Yale was granted only 21 passes, so to accommodate the large interest in the conference, the University is sending two groups to attend the two-week conference, each group staying for one week, Erin Schutte ’12 said.

While some Yale students are attending the conference as observers, other students are participating as country delegates, working with country delegations at negotiation tables. Schutte, who applied to a class at the forestry school, is currently in Mexico under the delegation of the Seychelles.

“Over the summer and throughout the semester, I worked with the island nation of Seychelles to secure a position on their delegation and prepare documents for the UN Climate Change Conference,” Schutte said.

Schutte added that she and other Yale delegates attend meetings and report to their ambassadors when needed.
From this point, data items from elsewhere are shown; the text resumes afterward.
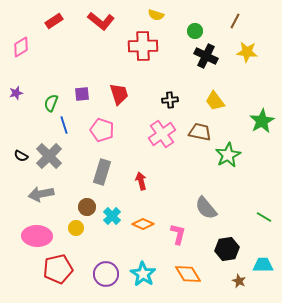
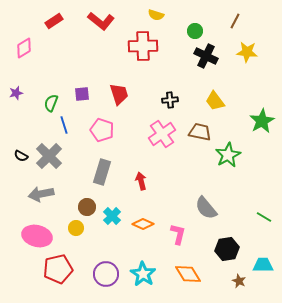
pink diamond at (21, 47): moved 3 px right, 1 px down
pink ellipse at (37, 236): rotated 12 degrees clockwise
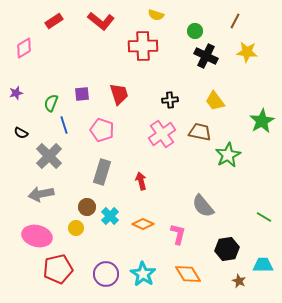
black semicircle at (21, 156): moved 23 px up
gray semicircle at (206, 208): moved 3 px left, 2 px up
cyan cross at (112, 216): moved 2 px left
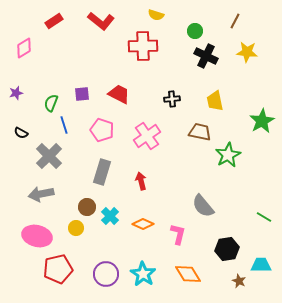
red trapezoid at (119, 94): rotated 45 degrees counterclockwise
black cross at (170, 100): moved 2 px right, 1 px up
yellow trapezoid at (215, 101): rotated 25 degrees clockwise
pink cross at (162, 134): moved 15 px left, 2 px down
cyan trapezoid at (263, 265): moved 2 px left
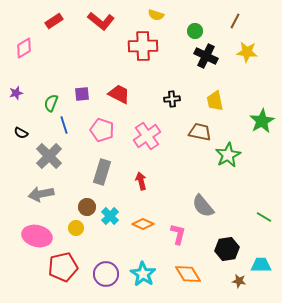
red pentagon at (58, 269): moved 5 px right, 2 px up
brown star at (239, 281): rotated 16 degrees counterclockwise
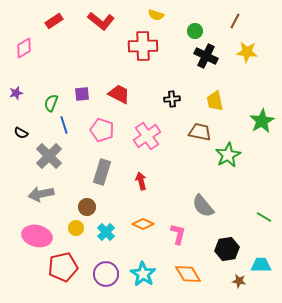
cyan cross at (110, 216): moved 4 px left, 16 px down
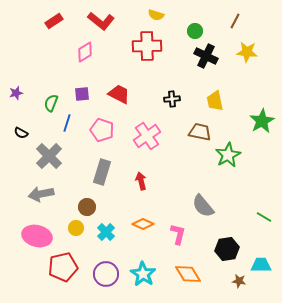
red cross at (143, 46): moved 4 px right
pink diamond at (24, 48): moved 61 px right, 4 px down
blue line at (64, 125): moved 3 px right, 2 px up; rotated 36 degrees clockwise
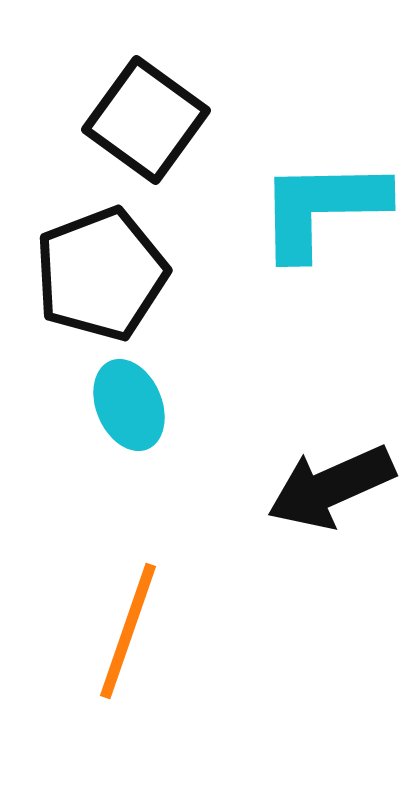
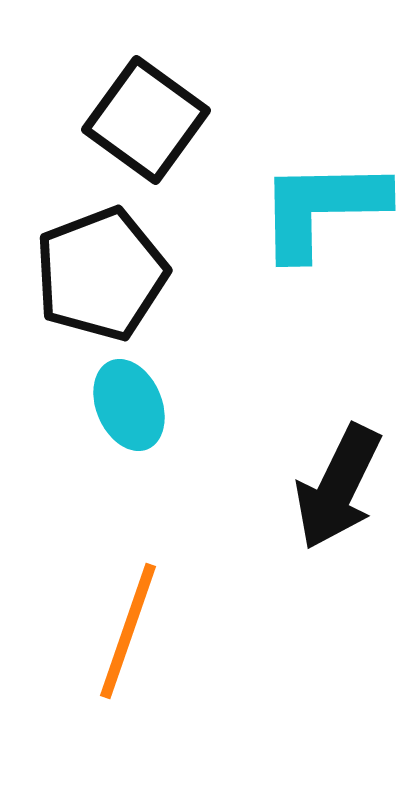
black arrow: moved 7 px right; rotated 40 degrees counterclockwise
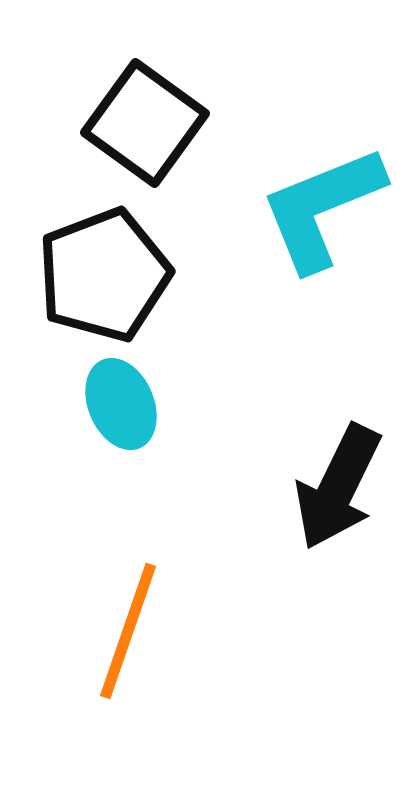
black square: moved 1 px left, 3 px down
cyan L-shape: rotated 21 degrees counterclockwise
black pentagon: moved 3 px right, 1 px down
cyan ellipse: moved 8 px left, 1 px up
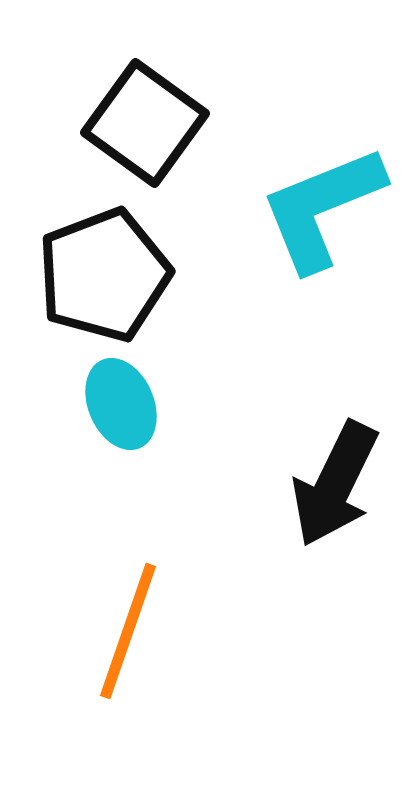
black arrow: moved 3 px left, 3 px up
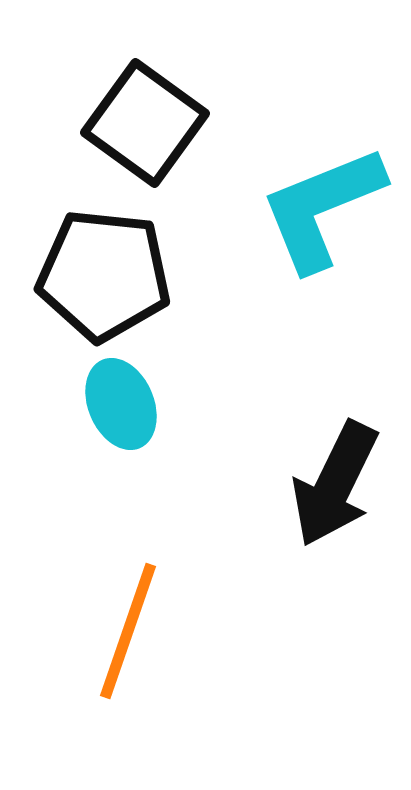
black pentagon: rotated 27 degrees clockwise
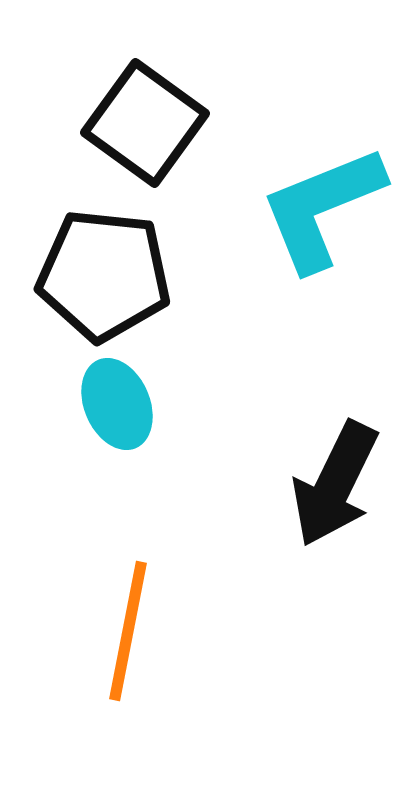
cyan ellipse: moved 4 px left
orange line: rotated 8 degrees counterclockwise
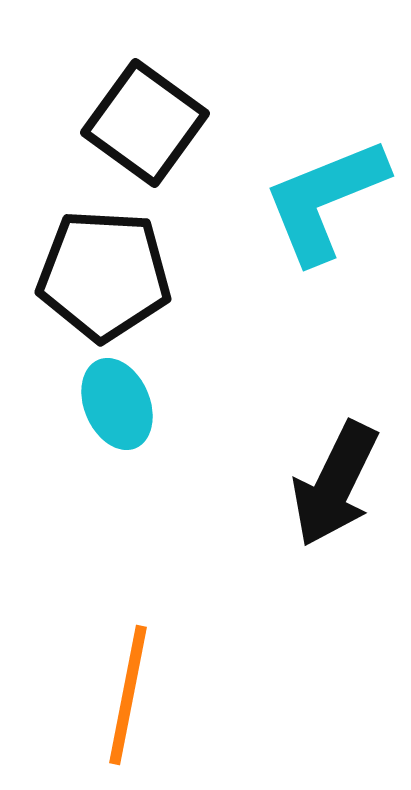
cyan L-shape: moved 3 px right, 8 px up
black pentagon: rotated 3 degrees counterclockwise
orange line: moved 64 px down
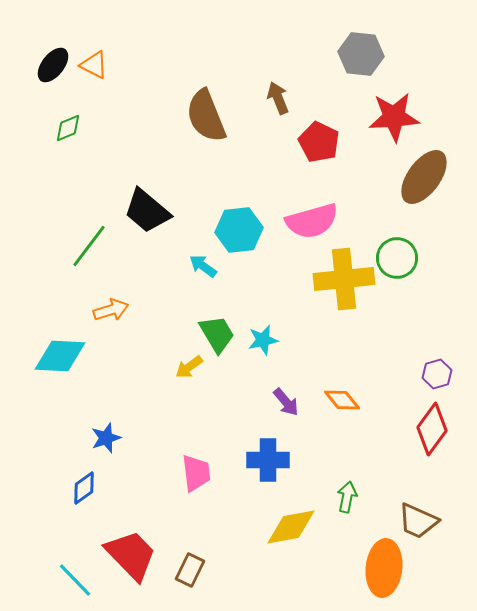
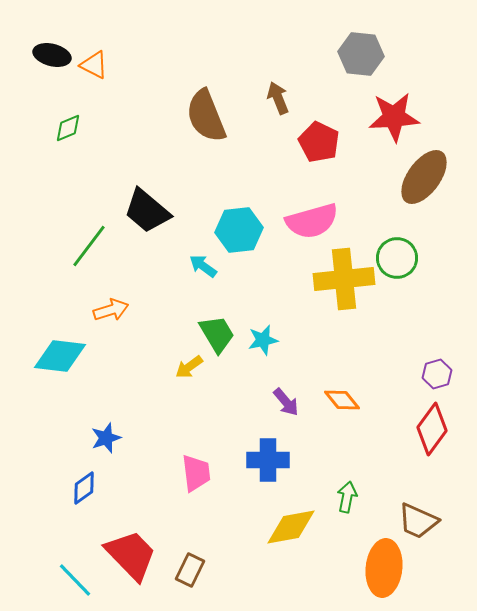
black ellipse: moved 1 px left, 10 px up; rotated 66 degrees clockwise
cyan diamond: rotated 4 degrees clockwise
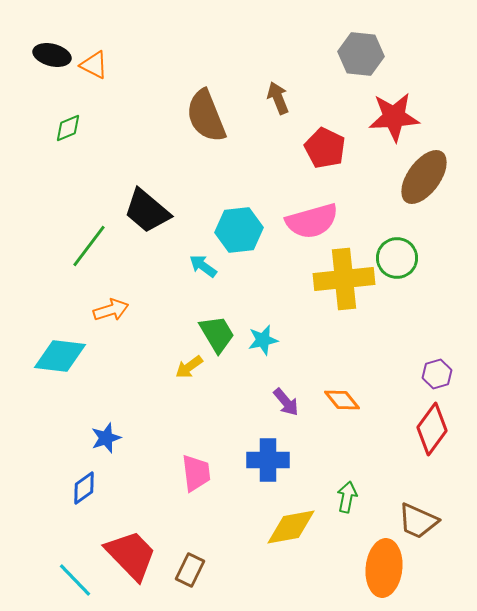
red pentagon: moved 6 px right, 6 px down
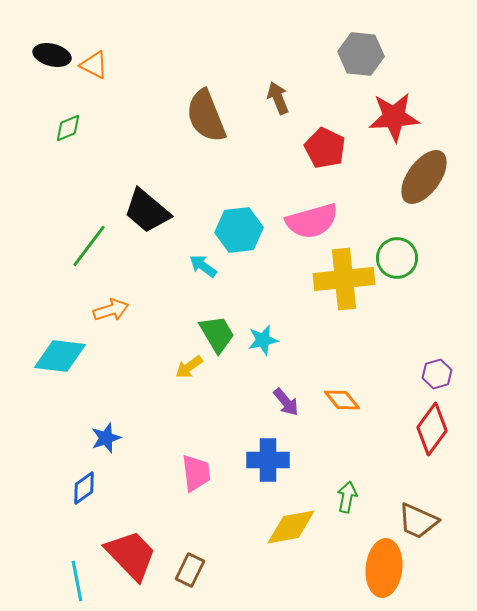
cyan line: moved 2 px right, 1 px down; rotated 33 degrees clockwise
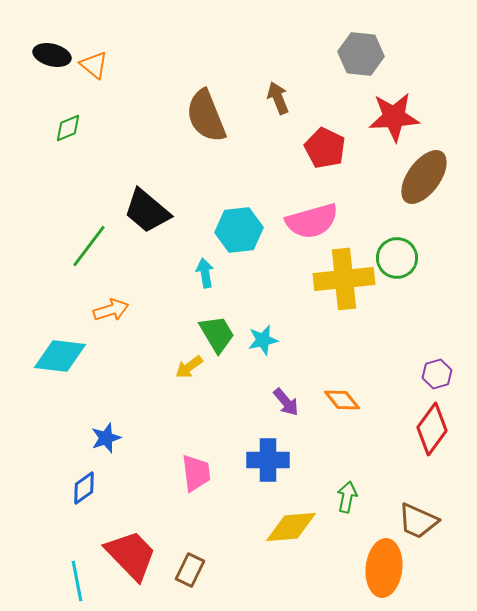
orange triangle: rotated 12 degrees clockwise
cyan arrow: moved 2 px right, 7 px down; rotated 44 degrees clockwise
yellow diamond: rotated 6 degrees clockwise
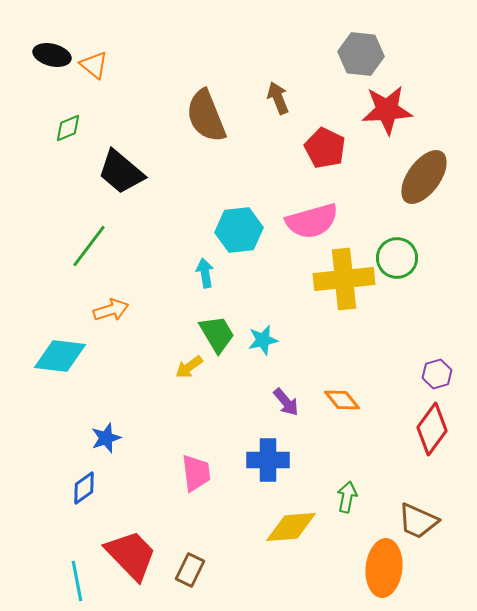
red star: moved 7 px left, 7 px up
black trapezoid: moved 26 px left, 39 px up
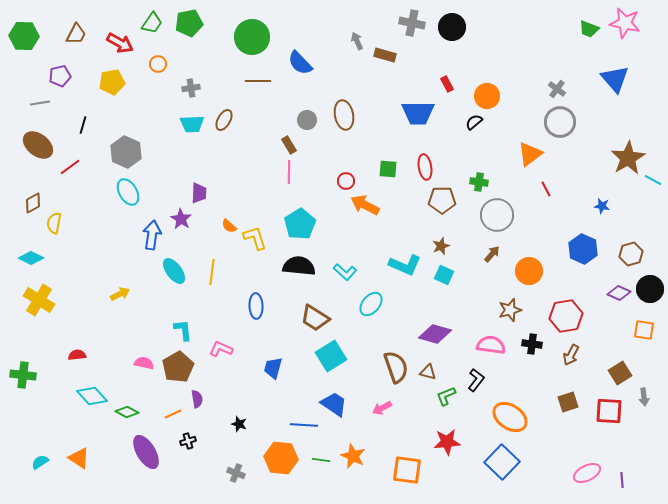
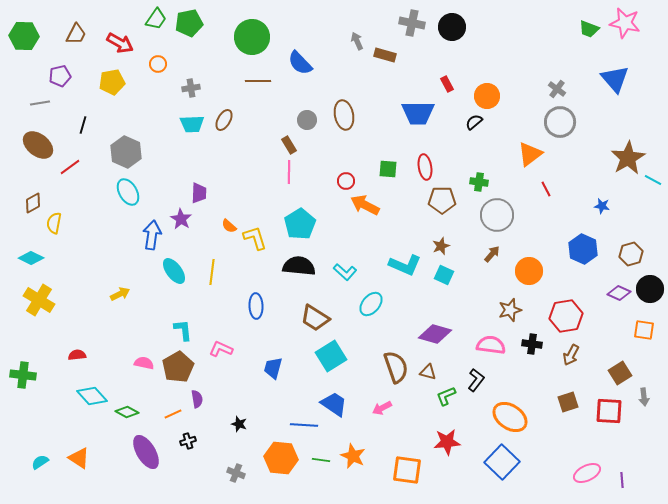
green trapezoid at (152, 23): moved 4 px right, 4 px up
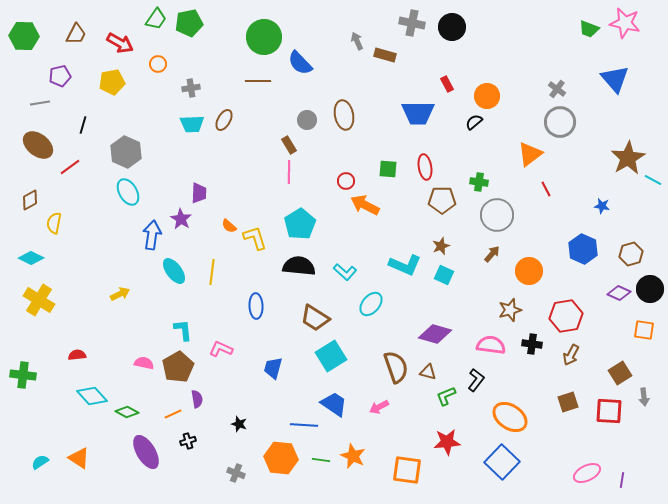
green circle at (252, 37): moved 12 px right
brown diamond at (33, 203): moved 3 px left, 3 px up
pink arrow at (382, 408): moved 3 px left, 1 px up
purple line at (622, 480): rotated 14 degrees clockwise
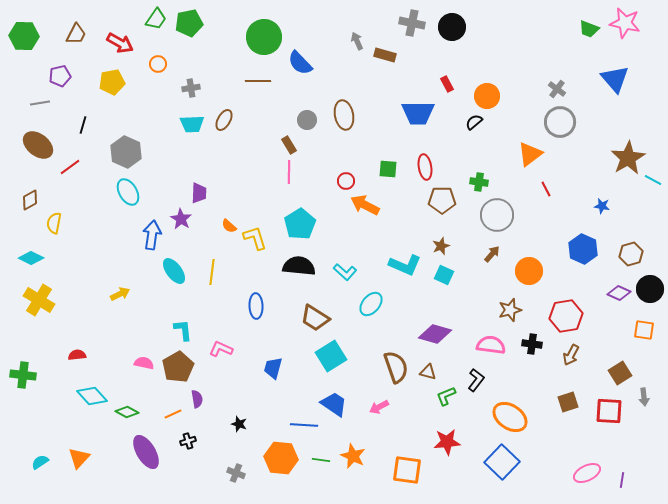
orange triangle at (79, 458): rotated 40 degrees clockwise
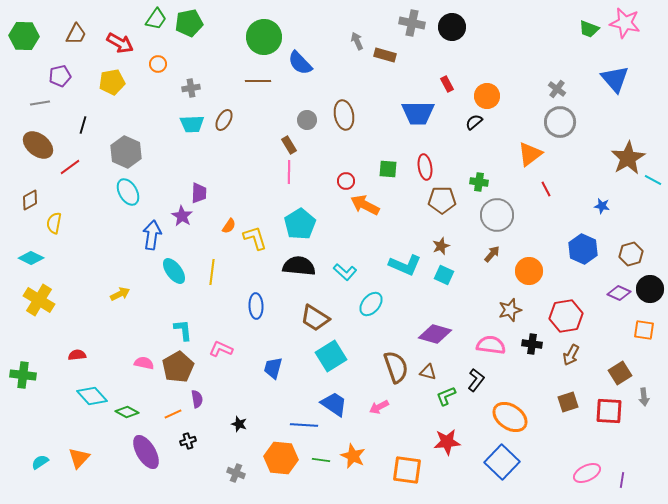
purple star at (181, 219): moved 1 px right, 3 px up
orange semicircle at (229, 226): rotated 98 degrees counterclockwise
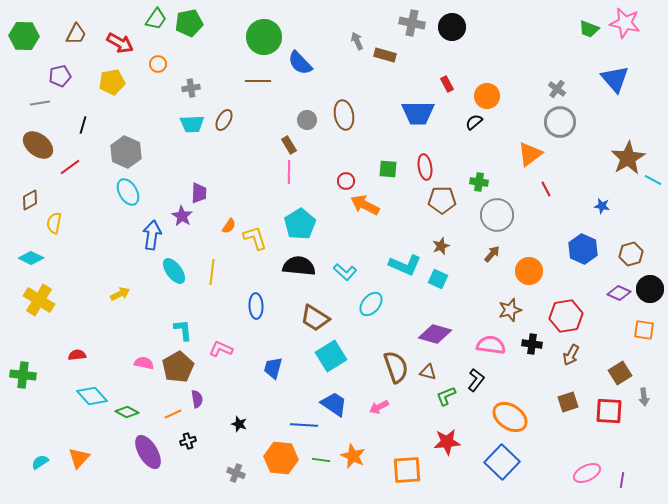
cyan square at (444, 275): moved 6 px left, 4 px down
purple ellipse at (146, 452): moved 2 px right
orange square at (407, 470): rotated 12 degrees counterclockwise
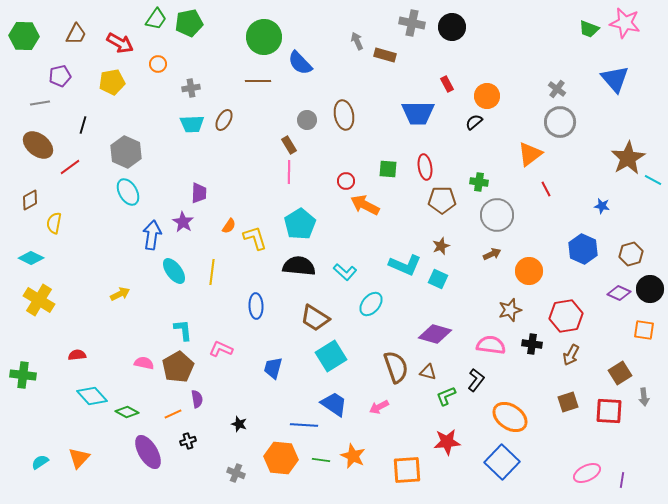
purple star at (182, 216): moved 1 px right, 6 px down
brown arrow at (492, 254): rotated 24 degrees clockwise
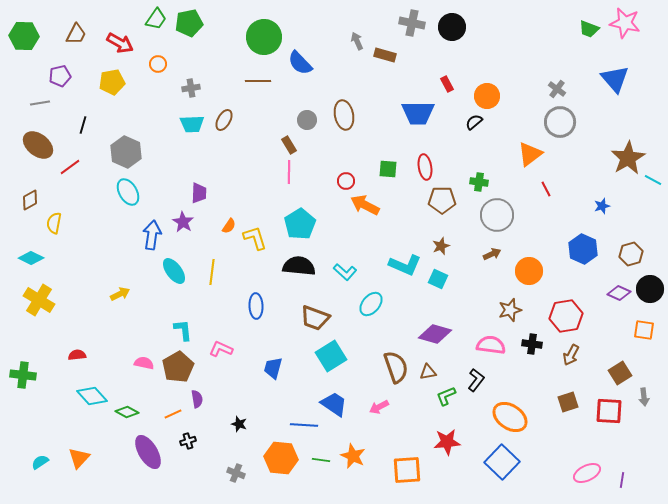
blue star at (602, 206): rotated 28 degrees counterclockwise
brown trapezoid at (315, 318): rotated 12 degrees counterclockwise
brown triangle at (428, 372): rotated 24 degrees counterclockwise
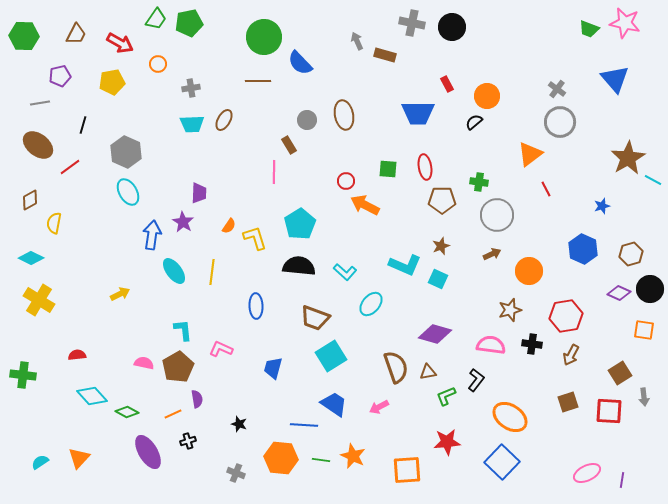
pink line at (289, 172): moved 15 px left
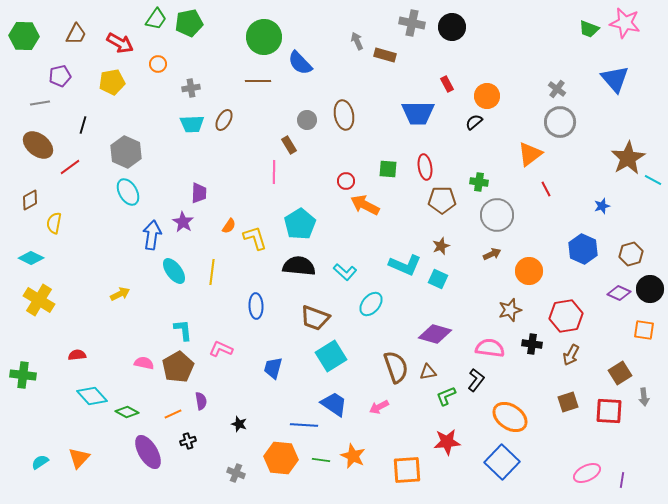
pink semicircle at (491, 345): moved 1 px left, 3 px down
purple semicircle at (197, 399): moved 4 px right, 2 px down
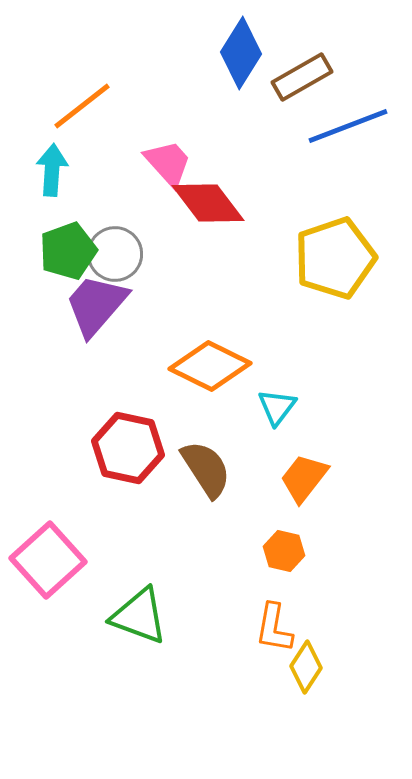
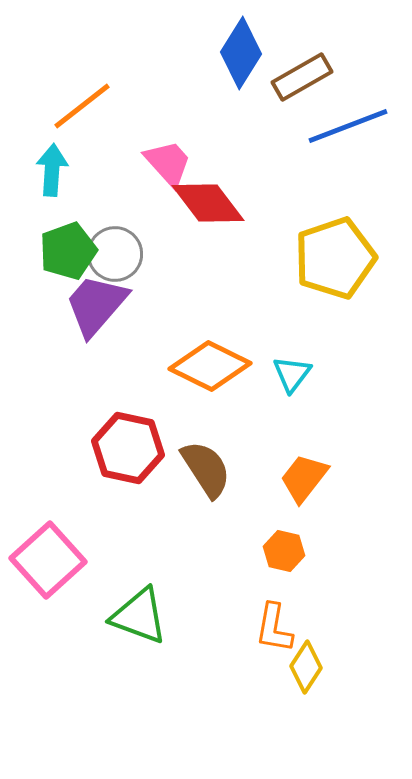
cyan triangle: moved 15 px right, 33 px up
But students attending as observers do not simply sit and watch.

The Climate and Energy Institute allows observers to help organize meetings with delegates for an event that focuses on promoting green buildings and environmentally-sustainable options for developed and developing countries, Chandrika Srivastava ’12 said.

Being an observer at the conference is more than a one-or two-week experience — observing the conference also opens up future opportunities for students through networking events.

“I’m really interested in tracking what India does, so I’m trying to meet with the delegation of India,” said Srivastava.

Wanting Zhang FES ’11, became involved with the conference through her International Organizations and Conferences class. She is working with Islands First, a non-governmental organization that provides policy and legal resources to island delegations, according to Barawid, who is also working for the organization.

Observers have access to some negotiation meetings, but Zhang said that only the executive director of Islands First has access to the more exclusive meetings.

While the six students interviewed expressed excitement about attending the conference, many said that they do not have high hopes for substantial progress, especially in light of last year’s conference in Copenhagen, which produced an agreement that was neither legally binding nor ratified by many developing countries.

“We do not expect a legally binding agreement to be made in Cancun,” Schutte said, voicing the opinion of the Seychelles delegation. “However, we are hopeful that progress can be made on certain issues.”

The Climate Change Conference runs from Nov. 29 until Dec. 10. In 2011 it will be held in Durban, South Africa.